Vivante NPU (found in Amlogic A311D) gets its open-source driver upstreamed to Mesa

The Teflon project is an open-source TensorFlow Lite delegate that currently supports VeriSilicon Vivante NPU and aims to support several other AI accelerators over time. The project has recently been upstreamed to Mesa meaning AI inference with open-source software will work out of the box in supported hardware once Mesa 24.1 is released in May 2024.

Teflon relies on the Etnaviv open-source driver better known for working with Vivante GPUs found, for instance, in NXP i.MX processors, but Tomeu Vizoso also worked on implementing Vivante NPU support since May 2022 thanks to a sponsorship from Libre Computer and documented the development progress on this blog.

Vivante NPU open source

The VeriSilicon Vivante “VIPNano-QI.7120” 5 TOPS NPU is found in the Amlogic A311D processor, and Tomeu tested Teflon with the Etnaviv NPU drive on both the Libre Computer AML-A311D-CC Alta and Khadas VIM3 single board computers with decent performance although still slower than with the closed-source binary provided by VeriSilicon.

  • MobileNet V1 (UINT8) – ~15 ms inference speed
  • MobileNet V2 (UINT8) – ~15.5 ms inference speed (about 6 times faster than the CPU and twice as slow as the proprietary driver)
  • SSDLite MobileDet (UINT8) – ~53 ms inference speed (about 4 times faster than the CPU and 3 times slower than what the proprietary driver)

Getting upstreamed to Mesa provides several benefits.

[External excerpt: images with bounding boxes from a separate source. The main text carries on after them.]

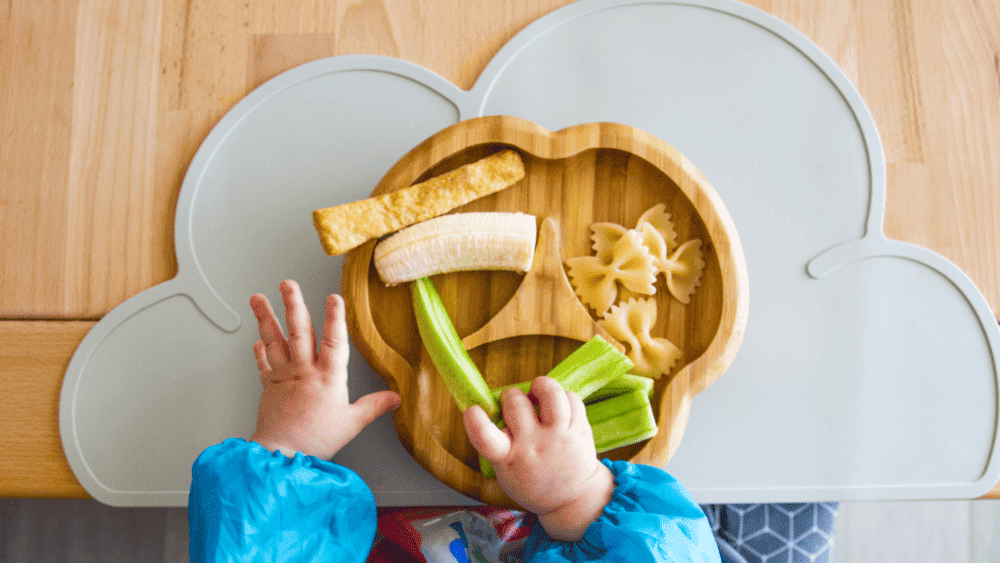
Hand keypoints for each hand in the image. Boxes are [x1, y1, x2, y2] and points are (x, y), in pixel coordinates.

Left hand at [248, 279, 400, 459]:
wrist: (282, 454)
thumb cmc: (316, 440)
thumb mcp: (352, 423)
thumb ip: (373, 406)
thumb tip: (395, 398)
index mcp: (328, 378)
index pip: (334, 341)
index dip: (335, 318)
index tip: (334, 298)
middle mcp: (304, 371)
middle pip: (299, 332)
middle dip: (293, 305)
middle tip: (288, 284)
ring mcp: (284, 376)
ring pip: (275, 341)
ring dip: (266, 318)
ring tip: (258, 298)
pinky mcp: (268, 386)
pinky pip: (263, 363)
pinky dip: (260, 349)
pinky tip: (257, 337)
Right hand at [463, 376, 613, 540]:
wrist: (573, 499)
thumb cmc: (532, 481)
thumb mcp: (505, 471)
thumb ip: (496, 442)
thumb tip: (492, 405)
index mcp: (509, 458)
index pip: (485, 437)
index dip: (475, 419)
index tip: (472, 410)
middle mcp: (534, 445)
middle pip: (516, 402)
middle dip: (511, 396)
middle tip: (515, 405)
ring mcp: (559, 436)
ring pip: (550, 392)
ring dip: (541, 386)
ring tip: (538, 393)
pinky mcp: (579, 428)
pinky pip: (571, 397)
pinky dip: (563, 396)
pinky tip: (558, 406)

First, the userspace driver will be automatically packaged by distros using Mesa 3D graphics library such as Debian, Ubuntu, Fedora, and Yocto, so the Vivante NPU will be supported out of the box with the open-source driver. Teflon will benefit from the Mesa project’s infrastructure (Gitlab, continuous integration, etc…) and leverage the Mesa codebase with features such as NIR intermediate representation and the Gallium internal API. You’ll find more details in the blog post linked in the second paragraph of this post.

All that means is that we now have a relatively inexpensive ($65 on Amazon) Arm SBC running mainline Linux with a 5 TOPS NPU supported by open-source drivers.